Alex Constantine - June 7, 2010
By Phil Stewart
Reuters | May 26, 2010
WASHINGTON, May 26 (Reuters) - A top NATO commander said on Wednesday he aimed to reduce the day-to-day governing role of Afghan President Hamid Karzai's half brother, who has been accused of ties to the drugs trade.
As head of Kandahar's provincial council, Ahmad Wali Karzai wields considerable power in the southern Afghan city, birthplace of the Taliban and focus of U.S. and NATO operations in coming months.
The commander of NATO troops in southern Afghanistan said his strategy included building up the role of Kandahar's governor, Tooryalai Wesa. But this requires in part that Ahmad Wali Karzai and his provincial council agree to step back.
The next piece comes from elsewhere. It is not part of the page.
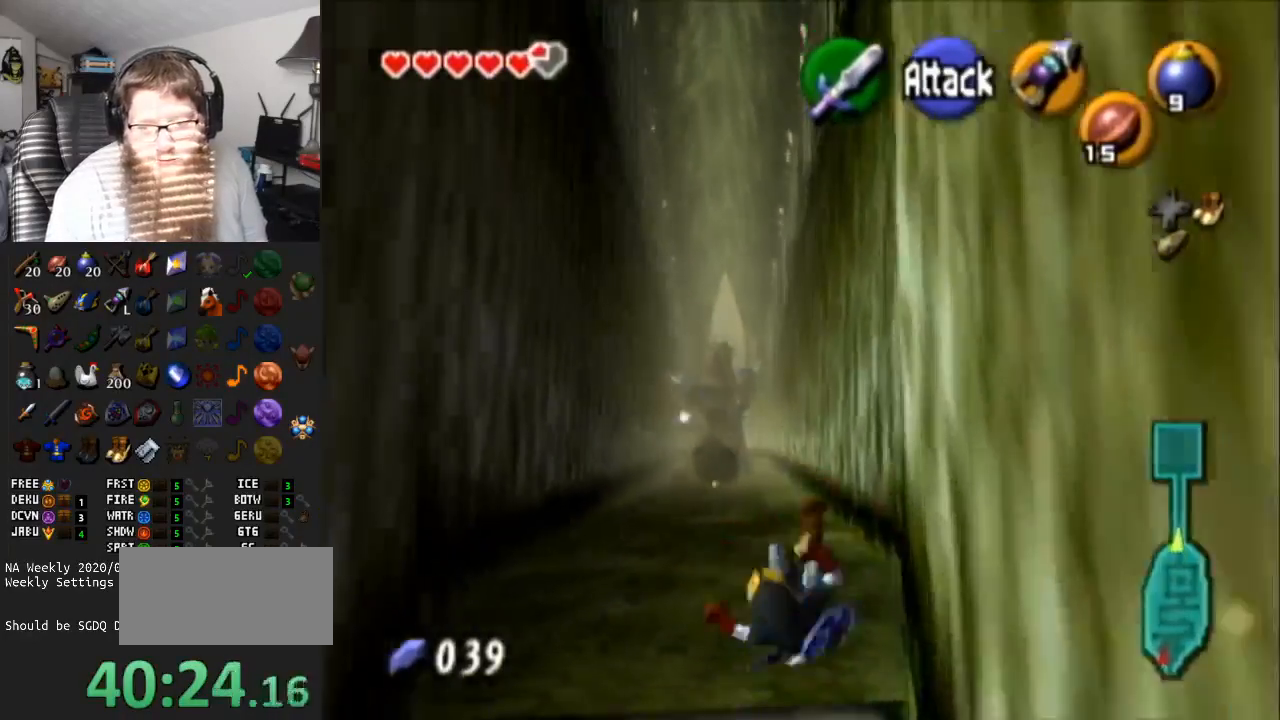
{"buttons": ["A"], "left_stick": "up", "right_stick": "center", "events": [[150, "A", "down"]]}
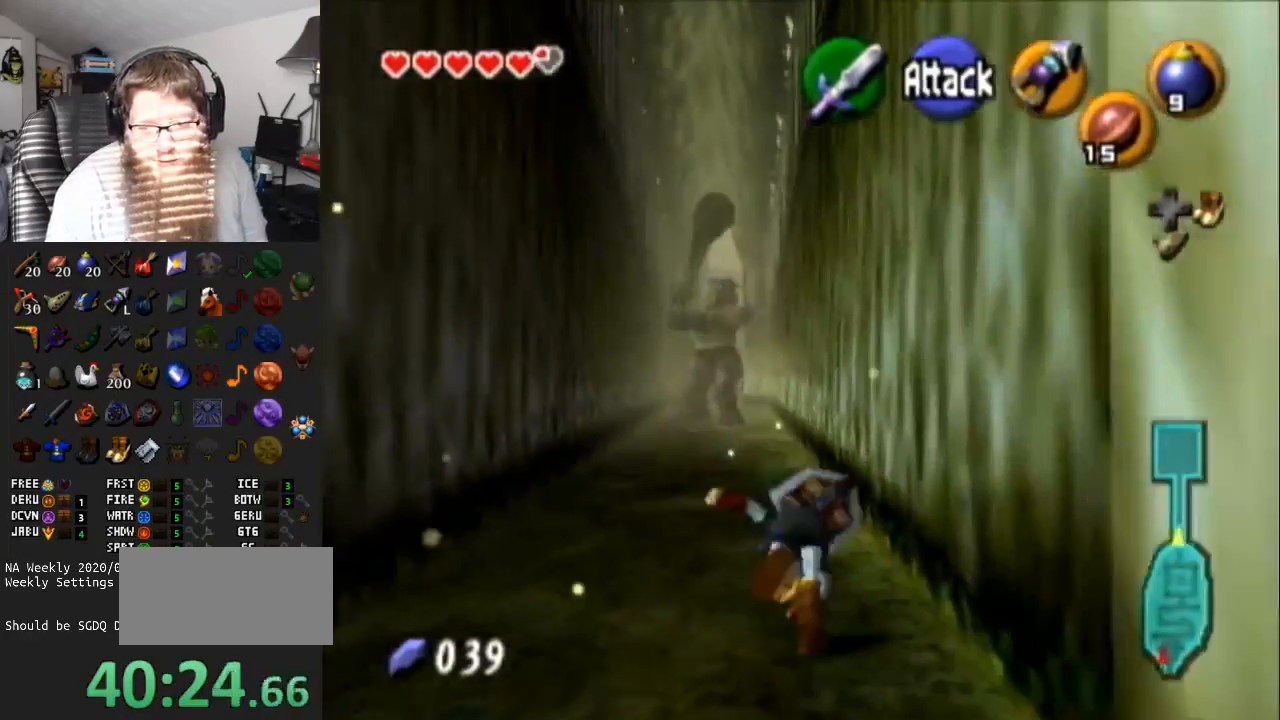
{"buttons": [], "left_stick": "up", "right_stick": "center", "events": [[150, "A", "up"]]}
"We will very much judge success by the extent to which that balance switches," British Major General Nick Carter told Pentagon reporters via video conference from Kandahar.
Carter said the goal was to see that "the queue outside the governor's office goes up and the queue outside the provincial council's office goes down."
"The key to this is if you make it clear to (Ahmad Wali Karzai) that it's the governor who is going to govern. So I think he will increasingly stand out of the way and allow the governor to do that governing. And that is the strategy that we're encouraging."
Cooperation by Ahmad Wali Karzai could be critical to the Kandahar campaign, a potential turning point in a nearly nine-year-old war. Carter said early indications were that he was "creating the space for the governor to fill."
Ahmad Wali Karzai has been accused of amassing a vast fortune in the drugs trade, intimidating rivals and having links to the CIA -- charges he denies.
The NATO commander appeared to take Ahmad Wali Karzai at his word that he was committed to public service.
"He would tell you -- and he's either a candidate for an Oscar or he's the most maligned man in Afghanistan -- that he is trying to help his country, that he's trying to help us, and he's trying to help his people," Carter said.
U.S. officials have raised concerns in the past that Ahmad Wali Karzai could complicate efforts to win over the population and supplant the Taliban.
Carter said Kandahar's provincial governor Wesa was engaging directly with the population and working with mayors and district-level governors to build "representative governance from the bottom up."
"He will draw strength from that relationship and that will be give him authority," he said.
But he acknowledged that Wesa's capabilities were limited by a lack of staff. It would be crucial that Kabul "rolls out more civil servants and bureaucrats to work for him," he said.
Wesa's relationship Ahmad Wali Karzai will be closely watched, given that U.S. commanders and Afghan leaders have stressed the planned offensive's political aim to extend the reach of the Afghan state.
They have played down the likelihood of heavy fighting in the city, the largest in Afghanistan's south.